Distributed visibility culling technique for complex scene rendering

This paper describes a complex scene rendering system that it can comprehensively render larger and more complex 3D scenes in a form of output-sensitive way by means of using distributed visibility culling technique. The process of the proposed visibility calculations is explicitly divided into two distinct phases, one is preprocessing stage, and the other is on-the-fly stage. At the preprocessing stage, the whole scene is partitioned into numerous regions, namely spatial cells, by adopting BSP tree algorithm. Accordingly, the complexity weight of each cell is estimated in advance depending on the number of geometric polygons within the cell. Afterwards we find out possible occluders in each cell for accelerating the real-time occlusion culling at run time. Moreover, instant visibility is taken into account to quickly calculate the tight potentially visible set (PVS) which is valid for several frames during the on-the-fly phase.
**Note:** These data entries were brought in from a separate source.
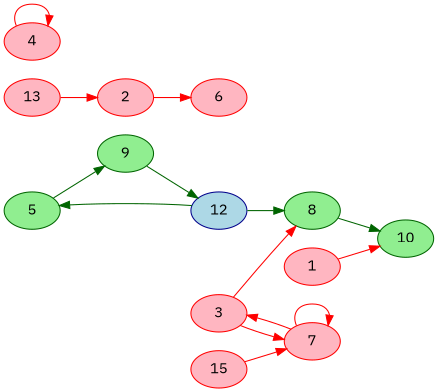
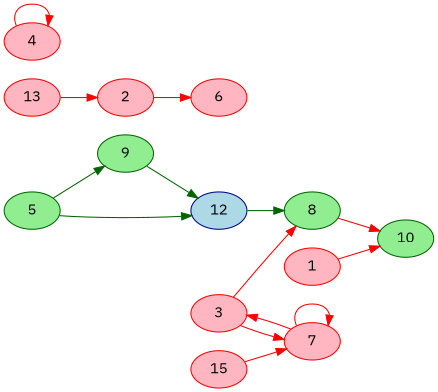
  digraph {
    fontname="IBM Plex Sans"
    rankdir=LR
    node [color=red fillcolor=lightpink fontname="IBM Plex Sans" fontsize=14 style=filled]
    edge [color=red fontname="IBM Plex Sans" fontsize=14]
    5 [color=darkgreen fillcolor=lightgreen]
    9 [color=darkgreen fillcolor=lightgreen]
    12 [color=darkblue fillcolor=lightblue]
    8 [color=darkgreen fillcolor=lightgreen]
    10 [color=darkgreen fillcolor=lightgreen]
    1
    2
    6
    3
    7
    4
    13
    15
    5 -> 9 [color=darkgreen]
    9 -> 12 [color=darkgreen]
-   12 -> 5 [color=darkgreen]
+   5 -> 12 [color=darkgreen]
    12 -> 8 [color=darkgreen]
-   8 -> 10 [color=darkgreen]
+   8 -> 10
    1 -> 10
    2 -> 6
    3 -> 8
    3 -> 7
    7 -> 3
    7 -> 7
    4 -> 4
    13 -> 2
    15 -> 7
  }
As dynamic load balancing algorithm is concerned, we employ the cell arrangement mechanism to dynamically assign a specific amount of service demand to each calculating machine. The amount of service demand is estimated when a calculating machine is dynamically inserted into or removed from the distributed calculating cluster. Finally, after the drawing machines gather the PVS results from every calculating machine, they render the scene for users to view it on the next frames. From the simulation results, we can see that the proposed real-time walkthrough environment takes good advantage of the distributed visibility culling technique for displaying large, complex 3D scenes in real time and gets rid of a troublesome computation delay problem.